» **任务清单**
1. 在这篇谈跟团旅游的短文里,作者拼团去俄罗斯那次,团里年龄最大的游客多少岁?
2. 请从这篇谈跟团旅游的短文最后一句之后接着往下写。

» **待分析文本**
# # # # #

06.20 北京人的確是考北大清華容易,但是絕非大家理解的那麼容易

北京人的確是考北大清華容易,但是絕非大家理解的那麼容易

赴歐洲的旅遊團,大多是夕陽紅。

其實,不光是歐洲團,出境團多是夕陽紅,很少見到年輕人。

是年輕人普遍選擇了自由行,還是年輕人在忙著工作?

我拼過幾次團,最誇張的一次是去俄羅斯,年齡最大的已經86了,即便是最年輕的應該也在70歲左右,是武漢的一個團。

當時我就在思考一個問題。

你說,餘生不多了,你看了這些景色,又有什麼意義呢?

帶到墳墓?

他們是有情懷的一群人,普遍讀過大學,當時的外語是俄語,一輩子沒用上,總想到俄羅斯看看。

所以,當俄羅斯導遊帶著大家唱起俄羅斯民歌時。

他們都彷彿回到了青年時代。

又蹦又跳。

我們完全不是一個世界的人,他們就喜歡參觀一些與“革命”有關的景點,而我們呢,更喜歡去看看《天鵝湖》或俄羅斯馬戲團。

他們不看。

車上,還喜歡給我們科普,談他們的偶像,前蘇聯著名歌唱家,我就隨口調侃了一句:難道比周杰倫還有名嗎?

我靠,我戳了馬蜂窩,朝我一頓批判。

我故意的。

一點都不幽默……

最應該看世界的應該是年輕人,可是年輕人沒有時間,沒有金錢,甚至申請到簽證都很難,於是,又形成了惡性循環,我們這些年輕人也只能等到退休之後才能出國旅遊了。

又把見識帶到墳墓去了。

記得我發過一組照片,當時在看衛兵交接儀式,一位中國老大爺,看年齡應該八九十了,就那麼倒在了人群中,不知是不是中暑了,到處都是中國遊客,但是沒人敢靠前,可能在國內都怕了吧?

幾個老外過去了。

查看傷勢,因為不確定傷情,所以只能耐心等待急救人員。

當時我就在問自己一個問題:你為什麼不願意上前?

一、不知道自己能做什麼。

二、我怕給自己惹不必要的麻煩。

可能在場的數千名中國遊客,都是這麼想的……

我只是感慨,旅行,應該趁年輕,現在跟團游完全是遭罪,最典型的一點,就是掐頭去尾,例如說是七天的行程,其實只會有五天,因為去與回都是在飛機上度過的,而且全是紅眼航班,住宿費都省了。

近一點的,可能七八個小時。

遠一點的,十五六個小時,例如飛南非。

在飛機上,想死的心都有,憋屈,睡不著,只能聊天,什麼話題能聊到這麼久?除非遇到了美女,但是這麼近的距離也不合適,因為這麼長時間不刷牙,有口臭。

聊天也講究旗鼓相當。

一旦話不投機,半句多。

# # # # #

» **数据摘录**

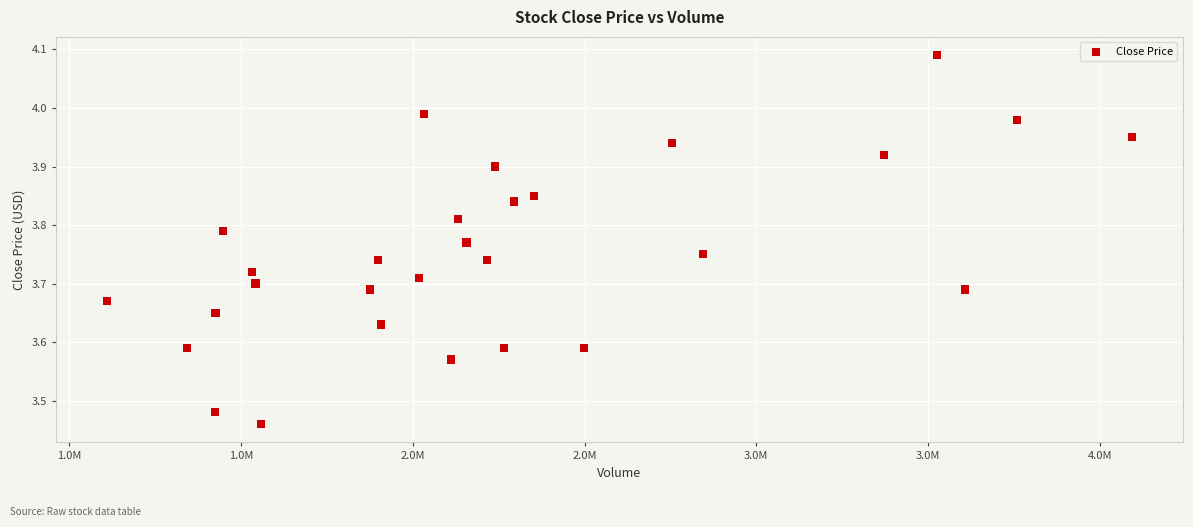

What is the range of Y values (max minus min)?

0.6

# # # # #

» **各题答案**
1. 86岁。

2.
去意大利,在飛機上遇到一個,很乾練的姐姐,一看就是服務員或軍人出身,從走路的姿態就能看出來……

偏瘦,長的像魯豫。

學建築的。

爸爸在北京,媽媽在美國,不知道是離異還是分居,具體咱沒多問。

我們倆是最後一排,旁邊還有個人,但是那人嫌後面太顛,跑前面找空座了,只剩我們倆了,後面雖然噪音大,但也有好處,空姐有多餘的麵包會多送我們個。

無聊咋辦?

吹牛。

我問,你跟團價格是多少錢?

她說,6999。

我說,這麼便宜。

她說,我在網上訂的。

這幾年,經濟不景氣,出境遊也是價格戰,特別是這些搞旅遊的網站,虧本都做,但是他們不做具體的出行業務,而是賣人,就是把人再賣給一家旅行社,一個成行的團可能來自N家旅行社,例如有內蒙古的,有湖北的,都是當地旅行社賣過來的人頭,雜牌軍。

我問,您在哪工作?

她說,我在安哥拉。

我說,西非,我去過,很窮。

她說,這兩年好點,發展的特別快。

我問,在那邊搞建築?

她說,基建。

我問,您多久回國一次?

她說,一個月。

我問,這次從歐洲回國還是去安哥拉?

她說,回程到迪拜,我再轉機去安哥拉。

我問,是不是在國外工作,工資特別高?

她說,也不是特別高。

我問,年薪百萬?

她說,沒有,五十萬左右。

我問,老公和孩子在國內?

她說,我單身,女兒12歲。

我問,未婚媽媽?

她說,也不是,我前夫意外身亡。

我說,對不起。

她說,沒事,過去很多年了。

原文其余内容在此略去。